Y en el quicio de la puerta vio una silueta: sólo podía ser aquello que él sabía que un día vendría a buscarlo.

Junto al sillón había una mesilla que Harry, al levantarse, había tumbado. Sus dedos, tanteando en la oscuridad, encontraron dos cosas: una lámpara de mesa que había caído al suelo y el arma que había puesto en condiciones ese mismo día. Y estaba cargada.

Harry encendió la lámpara, se lanzó agachado detrás del sillón esgrimió la ballesta de reluciente metal. Y vio que su peor pesadilla había entrado en la habitación.

La criatura no disimulaba su naturaleza: su piel de color gris pizarra, sus abiertas mandíbulas y lo que contenían, sus orejas puntiagudas y la capa de cuello alto que destacaba su cabeza y sus amenazantes facciones. Era un vampiro… ¡como los que aparecen en los tebeos! Pero aunque se dio cuenta de que no era verdadero (y él, más que nadie, debería saberlo), Harry tensó su dedo en el disparador del arma.

Su reacción fue total. El cuerpo que había entrenado hasta alcanzar la perfección, funcionaba tal como lo había programado durante cientos de simulacros de esta situación. Y a pesar de que acababa de despertarse —y de que sabía que la criatura que había entrado en la habitación era una falsificación—, la adrenalina corría por sus venas, su corazón bombeaba en el pecho con fuerza y el cuadrillo de cerca de cuarenta centímetros de la ballesta salió disparado en el aire. En la última milésima de segundo, Harry trató de evitar el desastre elevando la ballesta hacia el techo. Y lo consiguió, pero apenas.

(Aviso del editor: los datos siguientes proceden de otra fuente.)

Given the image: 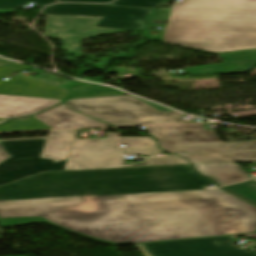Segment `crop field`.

Wellesley, cuando vio que Harry empuñaba una ballesta, había intentado retroceder, el rostro desencajado en una mueca de terror. El cuadrillo le pasó rozando la oreja, atravesó el cuello de la capa del traje de época que llevaba puesto, y su impulso arrastró a Wellesley contra la pared. El proyectil se hundió profundamente en el enlucido y los antiguos ladrillos, sujetando al jefe de la Organización E, que quedó allí clavado.

Wellesley escupió los dientes de plástico que llevaba en la boca, y que eran parte de su disfraz, y gritó:

—¡Idiota, no ve que soy yo!

Pero lo decía más para que le oyera Darcy Clarke, que estaba en algún lugar de la oscura casa, que Harry Keogh. Porque mientras Wellesley gritaba, su mano ya estaba debajo de la capa, cogiendo la pistola reglamentaria, una Browning de 9 milímetros. Esta era su gran oportunidad: Keogh lo había atacado, tal como él había esperado. Sería, pura y simplemente, un caso de defensa propia.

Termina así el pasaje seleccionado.